Understanding VIP failover and WMT
VIP failover is a Media-IXT clustering feature. For WMT, an explicit, management-only cluster is the only
supported deployment for VIP failover.
In a Media-IXT cluster, a pool of virtual IP addresses is assigned to the nodes in the cluster. When one node
fails, other nodes must take over the traffic going to the down node’s virtual IP addresses.
The node with the lowest IP address can assign another node to take over the traffic that would normally go to
the down node. This technique is called VIP failover (the VIP stands for Virtual IP address). The failover may
not complete quickly enough to avoid adding latency to client requests.
Media-IXT’s VIP failover capability for Windows Media Technologies is built in. (The binary used for
RealNetworks VIP failover, mixt_vip_config, is not involved.)

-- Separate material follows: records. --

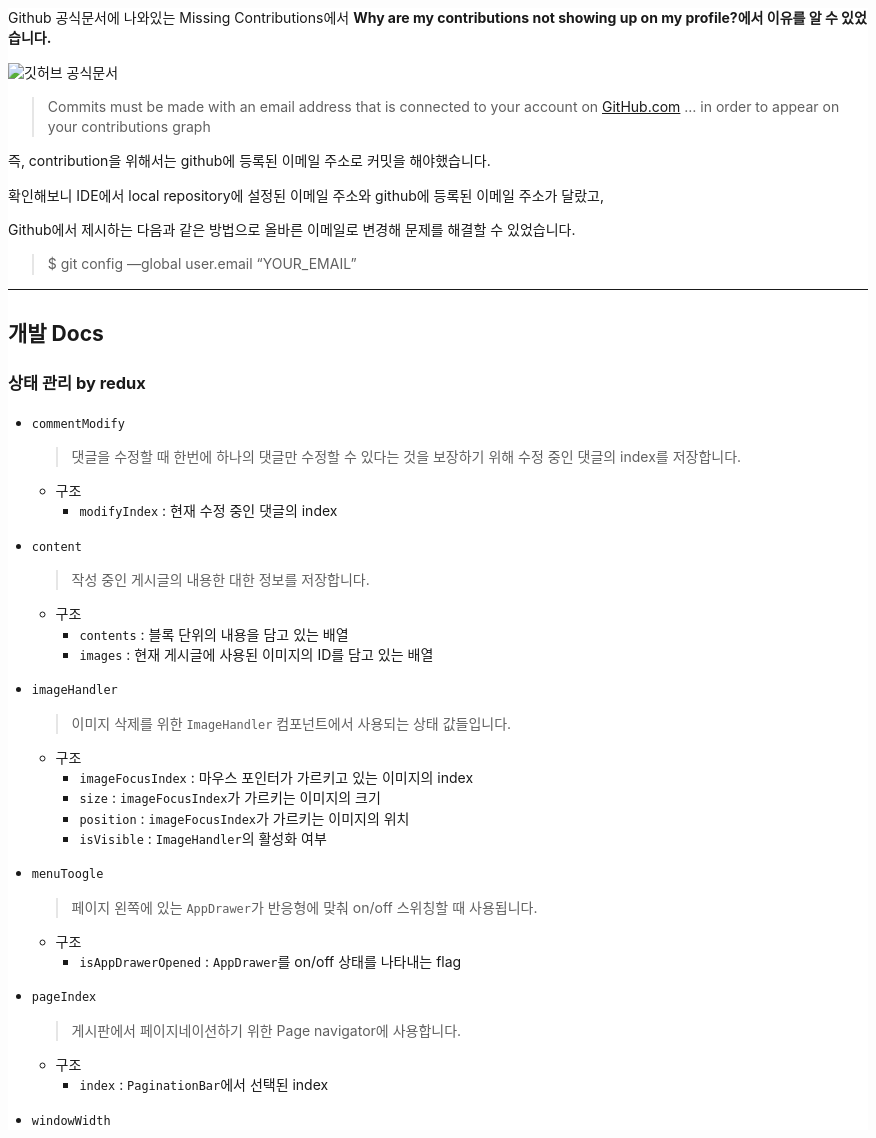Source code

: Github 공식문서에 나와있는 Missing Contributions에서 **Why are my contributions not showing up on my profile?에서 이유를 알 수 있었습니다.**

![깃허브 공식문서](https://s3.ap-northeast-2.amazonaws.com/ikiningyou.portfolio.s3.bucket/Images/collaborationBoard/github+commit%EA%B3%BC+contribution/%E1%84%80%E1%85%B5%E1%86%BA%E1%84%92%E1%85%A5%E1%84%87%E1%85%B3%E1%84%80%E1%85%A9%E1%86%BC%E1%84%89%E1%85%B5%E1%86%A8%E1%84%86%E1%85%AE%E1%86%AB%E1%84%89%E1%85%A5.png)

> Commits must be made with an email address that is connected to your account on [GitHub.com](http://GitHub.com) … in order to appear on your contributions graph

즉, contribution을 위해서는 github에 등록된 이메일 주소로 커밋을 해야했습니다.

확인해보니 IDE에서 local repository에 설정된 이메일 주소와 github에 등록된 이메일 주소가 달랐고,

Github에서 제시하는 다음과 같은 방법으로 올바른 이메일로 변경해 문제를 해결할 수 있었습니다.

> $ git config —global user.email “YOUR_EMAIL”

---

## 개발 Docs

### 상태 관리 by redux

- `commentModify`
    
    > 댓글을 수정할 때 한번에 하나의 댓글만 수정할 수 있다는 것을 보장하기 위해 수정 중인 댓글의 index를 저장합니다.
    
    - 구조
        - `modifyIndex` : 현재 수정 중인 댓글의 index
- `content`
    
    > 작성 중인 게시글의 내용한 대한 정보를 저장합니다.
    
    - 구조
        - `contents` : 블록 단위의 내용을 담고 있는 배열
        - `images` : 현재 게시글에 사용된 이미지의 ID를 담고 있는 배열
- `imageHandler`
    
    > 이미지 삭제를 위한 `ImageHandler` 컴포넌트에서 사용되는 상태 값들입니다.
    
    - 구조
        - `imageFocusIndex` : 마우스 포인터가 가르키고 있는 이미지의 index
        - `size` : `imageFocusIndex`가 가르키는 이미지의 크기
        - `position` : `imageFocusIndex`가 가르키는 이미지의 위치
        - `isVisible` : `ImageHandler`의 활성화 여부
- `menuToogle`
    
    > 페이지 왼쪽에 있는 `AppDrawer`가 반응형에 맞춰 on/off 스위칭할 때 사용됩니다.
    
    - 구조
        - `isAppDrawerOpened` : `AppDrawer`를 on/off 상태를 나타내는 flag
- `pageIndex`
    
    > 게시판에서 페이지네이션하기 위한 Page navigator에 사용합니다.
    
    - 구조
        - `index` : `PaginationBar`에서 선택된 index
- `windowWidth`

Media-IXT rewrites the URLs in the WMT metafile to contain the IP address of the Media-IXT interface on
which the HTTP request arrived. This is compatible with the way VIP failover works.
Understanding CDS preload and WMT
Media-IXT 4.x does not support CDS preload of WMT content.
NOTE There may be a maximum of one upstream connection to another Media-IXT or WMT
origin server per Media-IXT node in a Media-IXT cluster. This is because in a Media-
IXT cluster, there is no knowledge of which hosts in the cluster currently have active
live splitting connections to upstream servers.